Otro argumento esgrimido por quienes se oponen a la presencia de estos puestos habla del impacto ambiental negativo que producen al generar residuos y contaminar la visual. En el plano de la basura es exactamente al revés, ya que los paradores ofrecen sus platos y bebidas en recipientes que no se descartan, sino que se vuelven a lavar y a utilizar. Todo lo contrario a la venta ambulante que entrega botellas de plástico, bolsitas de polietileno y bandejas de telgopor que aparecen flotando en el Paraná, para desazón de muchos bañistas capaces de abandonar el lugar ante el primer contacto con este tipo de objetos abandonados desaprensivamente.

El razonamiento que critica la visual obstaculizada por los paradores tiene más lógica. Por supuesto que es mejor contemplar una playa totalmente despojada de instalaciones comerciales. Mejor aún sería disfrutar de un atardecer en un horizonte absolutamente libre de tergiversación humana, pero si el objetivo es crecer en la industria turística el camino es otro y para alcanzarlo hay que convivir con el lado “B” de las playas urbanas, que necesariamente deben ofrecer servicios para que las orillas no se transformen en lo que venían siendo en los últimos tiempos.

Sin los paradores, Arazaty mostraba tumulto de personas aglomeradas junto al agua, en silletas o mantas ubicadas bajo sombrillas, sin poder pisar la arena ardiente y con la alternativa del vendedor de churros o de helados como única opción alimenticia para pasar el rato sin desfallecer en el intento.
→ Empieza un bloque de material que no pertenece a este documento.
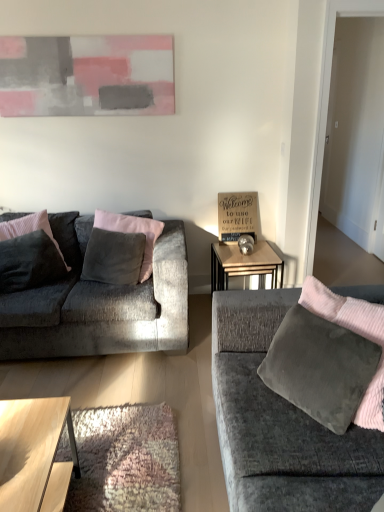
Where is `vacant space in front of velvet grey couch at left, the 1th studio couch positioned from the left`? Image resolution: width=384 pixels, height=512 pixels. vacant space in front of velvet grey couch at left, the 1th studio couch positioned from the left is located at coordinates (112, 410).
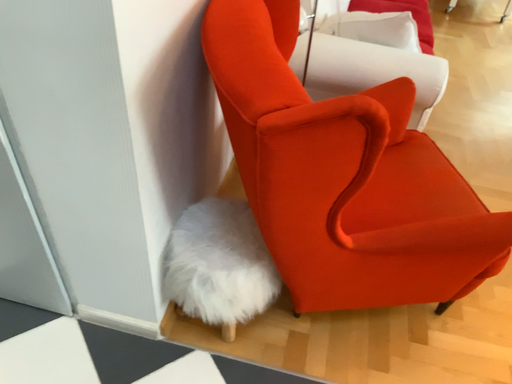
La otra alternativa (que no está prohibida por supuesto), es la de una conservadora propia en la que se guarda comida y bebida adquiridas previamente, una opción que obliga a desplazarse con equipaje pesado y una logística inaccesible para el turista que por lo general ha llegado de lejos sin tales equipamientos.

Corrientes tiene playas y esas playas están rodeadas por una ciudad que sigue sin recibir de brazos abiertos al visitante. Los comercios abiertos durante las 24 horas son escasos y los city tours inexistentes. En los últimos tiempos se incorporó un paseo en barco que parte desde la Costanera General San Martín, pero resulta insuficiente y carece de la promoción adecuada en las redes sociales, de forma que muchas personas pasan por estas latitudes sin enterarse de esa posibilidad. 

Hay mucho por hacer en una ciudad que podría mejorar la calidad de vida de sus habitantes si estuviera mejor equipada para la industria sin chimeneas. Para ello deberá resolver el conflicto interno de aceptar un progreso que indefectiblemente importa el costo de alterar la fisonomía consuetudinaria de una comarca de cuño conservador, que desde hace lustros da la bienvenida a los viajeros con una postal presidida por la cárcel.